Why a bigger Powerball jackpot is actually the worst time to buy a ticket

The Powerball lottery jackpot is swelling to $750 million and people are lining up to buy tickets before Wednesday night’s drawing.

Is that a good idea? Math says no.

Crunching historical lottery data reveals that buying a lottery ticket when the jackpot is at newsworthy amounts is not a smart move, partly due to an often-overlooked factor: the odds of having to split the jackpot.

Gamblers and mathematicians look at ‘expected value’

When the jackpot grows to a noteworthy size, ticket sales tend to increase exponentially — a phenomenon well documented by computer scientist Jeremy Elson. As more and more people buy tickets, the probability of seeing the jackpot split among multiple winners also grows. And that can have a huge factor on the overall expected value of any given lottery ticket.

As advertised jackpots increase in size, ticket sales generally increase exponentially, as seen here with historical Powerball data.
As advertised jackpots increase in size, ticket sales generally increase exponentially, as seen here with historical Powerball data.

When gamblers and statisticians weigh whether or not a bet is worth the gamble, they look at what’s called expected value. In a simple bet, it’s usually calculated by multiplying the probability of winning a bet by the payout. For example, the expected value of a $1 payout on a heads-up coin flip would be calculated as .50 times $1, or 50 cents.

So a rational gambler would be willing to bet up to 50 cents for a gamble with those parameters. Gambling more than 50 cents would be a losing proposition, over time.

Of course, when it comes to the lottery, the odds of winning are a lot worse than a coin flip.
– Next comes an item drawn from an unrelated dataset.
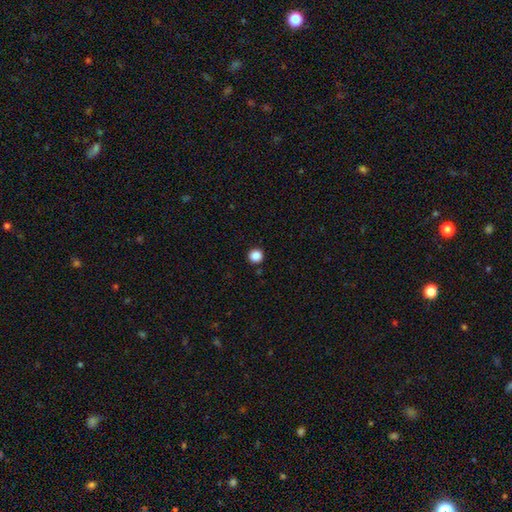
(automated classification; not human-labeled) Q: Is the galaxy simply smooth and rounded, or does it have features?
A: smooth — 87%.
The probability of winning a Powerball jackpot is roughly 1 in 292 million, compared with about 1 in 303 million for Mega Millions. That probability is constant no matter how many tickets are sold, as are the adjustments that need to be made to account for taxes and converting the advertised annuity jackpot to a lump-sum dollar amount.

‘Must-play’ events are everything but that

And the fact that the probability of splitting a jackpot hinges on how many tickets are sold means that the expected value of a lottery ticket tends to decline as jackpots approach record amounts.
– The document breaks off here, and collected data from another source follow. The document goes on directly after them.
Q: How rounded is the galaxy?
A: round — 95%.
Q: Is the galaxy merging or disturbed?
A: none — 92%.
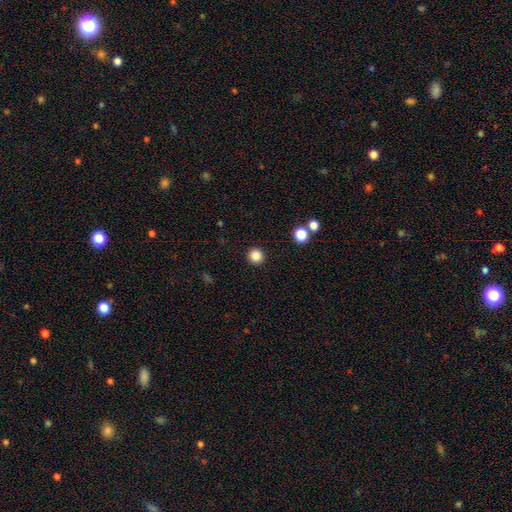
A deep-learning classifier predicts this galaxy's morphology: A smooth galaxy with no disk features (86%) that is round (95%).

Vote fractions:
- Smooth or featured? smooth: 86% / star or artifact: 11% / featured or disk: 3%
- How rounded? round: 95% / in between: 4% / cigar-shaped: 1%
- Merging? none: 93% / minor disturbance: 4% / major disturbance: 2% / merger: 1%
In fact, according to Elson, the expected value for lottery tickets tend to peak when jackpots hit large amounts — just not so large that they become “must-play” events.

The expected value of a lottery ticket, including non-jackpot prizes, tends to peak with large, but non-record jackpots, according to historical lottery data.
The expected value of a lottery ticket, including non-jackpot prizes, tends to peak with large, but non-record jackpots, according to historical lottery data.

That being said, people generally don’t buy a lottery ticket based on expected values, seeing as the $2 cost of a lottery ticket is almost always more than the expected value (the house basically always wins). But that does beg the question: Why, then, are millions of people buying tickets?

Behavioral economists generally echo the establishment work from researchers Daniel Kahneman and Amos Tversky, who originally pointed out that humans have a tendency to overestimate low-probability events, such as the roughly 1 in 300 million odds of hitting a lottery jackpot.